▸ **Aim**
Rewrite the rows below as a Markdown table with two columns, Number and Line, giving each row its number and leaving out any blank lines.

○ ○ ○

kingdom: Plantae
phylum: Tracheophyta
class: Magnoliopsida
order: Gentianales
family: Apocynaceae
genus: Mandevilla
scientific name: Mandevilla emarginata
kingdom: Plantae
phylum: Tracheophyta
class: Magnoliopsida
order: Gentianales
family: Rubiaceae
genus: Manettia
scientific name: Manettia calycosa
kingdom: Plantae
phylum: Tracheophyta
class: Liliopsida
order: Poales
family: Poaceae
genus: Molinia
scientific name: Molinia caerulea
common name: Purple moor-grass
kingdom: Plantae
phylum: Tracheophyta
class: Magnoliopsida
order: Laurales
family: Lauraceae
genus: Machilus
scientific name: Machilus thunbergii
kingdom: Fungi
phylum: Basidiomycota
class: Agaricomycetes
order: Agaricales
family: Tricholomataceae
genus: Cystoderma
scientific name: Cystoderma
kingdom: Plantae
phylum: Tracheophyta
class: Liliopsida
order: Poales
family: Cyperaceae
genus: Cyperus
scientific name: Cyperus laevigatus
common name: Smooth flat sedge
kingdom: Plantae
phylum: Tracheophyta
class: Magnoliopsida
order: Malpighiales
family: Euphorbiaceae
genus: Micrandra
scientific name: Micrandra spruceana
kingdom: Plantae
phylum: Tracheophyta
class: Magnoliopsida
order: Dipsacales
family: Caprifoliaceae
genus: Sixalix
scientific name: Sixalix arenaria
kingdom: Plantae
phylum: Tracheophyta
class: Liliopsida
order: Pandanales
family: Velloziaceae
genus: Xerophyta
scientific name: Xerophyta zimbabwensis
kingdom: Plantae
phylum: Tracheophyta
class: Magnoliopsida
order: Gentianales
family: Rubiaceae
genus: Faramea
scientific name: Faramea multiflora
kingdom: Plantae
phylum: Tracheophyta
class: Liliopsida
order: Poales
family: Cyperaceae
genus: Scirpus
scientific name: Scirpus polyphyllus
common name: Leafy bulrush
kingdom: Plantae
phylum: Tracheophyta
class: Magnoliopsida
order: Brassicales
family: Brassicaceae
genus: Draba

○ ○ ○

▸ **Written response**
| Number | Line |
|---|---|
| 1 | kingdom: Plantae |
| 2 | phylum: Tracheophyta |
| 3 | class: Magnoliopsida |
| 4 | order: Gentianales |
| 5 | family: Apocynaceae |
| 6 | genus: Mandevilla |
| 7 | scientific name: Mandevilla emarginata |
| 8 | kingdom: Plantae |
| 9 | phylum: Tracheophyta |
| 10 | class: Magnoliopsida |
| 11 | order: Gentianales |
| 12 | family: Rubiaceae |
| 13 | genus: Manettia |
| 14 | scientific name: Manettia calycosa |
| 15 | kingdom: Plantae |
| 16 | phylum: Tracheophyta |
| 17 | class: Liliopsida |
| 18 | order: Poales |
| 19 | family: Poaceae |
| 20 | genus: Molinia |
| 21 | scientific name: Molinia caerulea |
| 22 | common name: Purple moor-grass |
| 23 | kingdom: Plantae |
| 24 | phylum: Tracheophyta |
| 25 | class: Magnoliopsida |
| 26 | order: Laurales |
| 27 | family: Lauraceae |
| 28 | genus: Machilus |
| 29 | scientific name: Machilus thunbergii |
| 30 | kingdom: Fungi |
| 31 | phylum: Basidiomycota |
| 32 | class: Agaricomycetes |
| 33 | order: Agaricales |
| 34 | family: Tricholomataceae |
| 35 | genus: Cystoderma |
| 36 | scientific name: Cystoderma |
| 37 | kingdom: Plantae |
| 38 | phylum: Tracheophyta |
| 39 | class: Liliopsida |
| 40 | order: Poales |
| 41 | family: Cyperaceae |
| 42 | genus: Cyperus |
| 43 | scientific name: Cyperus laevigatus |
| 44 | common name: Smooth flat sedge |
| 45 | kingdom: Plantae |
| 46 | phylum: Tracheophyta |
| 47 | class: Magnoliopsida |
| 48 | order: Malpighiales |
| 49 | family: Euphorbiaceae |
| 50 | genus: Micrandra |
| 51 | scientific name: Micrandra spruceana |
| 52 | kingdom: Plantae |
| 53 | phylum: Tracheophyta |
| 54 | class: Magnoliopsida |
| 55 | order: Dipsacales |
| 56 | family: Caprifoliaceae |
| 57 | genus: Sixalix |
| 58 | scientific name: Sixalix arenaria |
| 59 | kingdom: Plantae |
| 60 | phylum: Tracheophyta |
| 61 | class: Liliopsida |
| 62 | order: Pandanales |
| 63 | family: Velloziaceae |
| 64 | genus: Xerophyta |
| 65 | scientific name: Xerophyta zimbabwensis |
| 66 | kingdom: Plantae |
| 67 | phylum: Tracheophyta |
| 68 | class: Magnoliopsida |
| 69 | order: Gentianales |
| 70 | family: Rubiaceae |
| 71 | genus: Faramea |
| 72 | scientific name: Faramea multiflora |
| 73 | kingdom: Plantae |
| 74 | phylum: Tracheophyta |
| 75 | class: Liliopsida |
| 76 | order: Poales |
| 77 | family: Cyperaceae |
| 78 | genus: Scirpus |
| 79 | scientific name: Scirpus polyphyllus |
| 80 | common name: Leafy bulrush |
| 81 | kingdom: Plantae |
| 82 | phylum: Tracheophyta |
| 83 | class: Magnoliopsida |
| 84 | order: Brassicales |
| 85 | family: Brassicaceae |
| 86 | genus: Draba |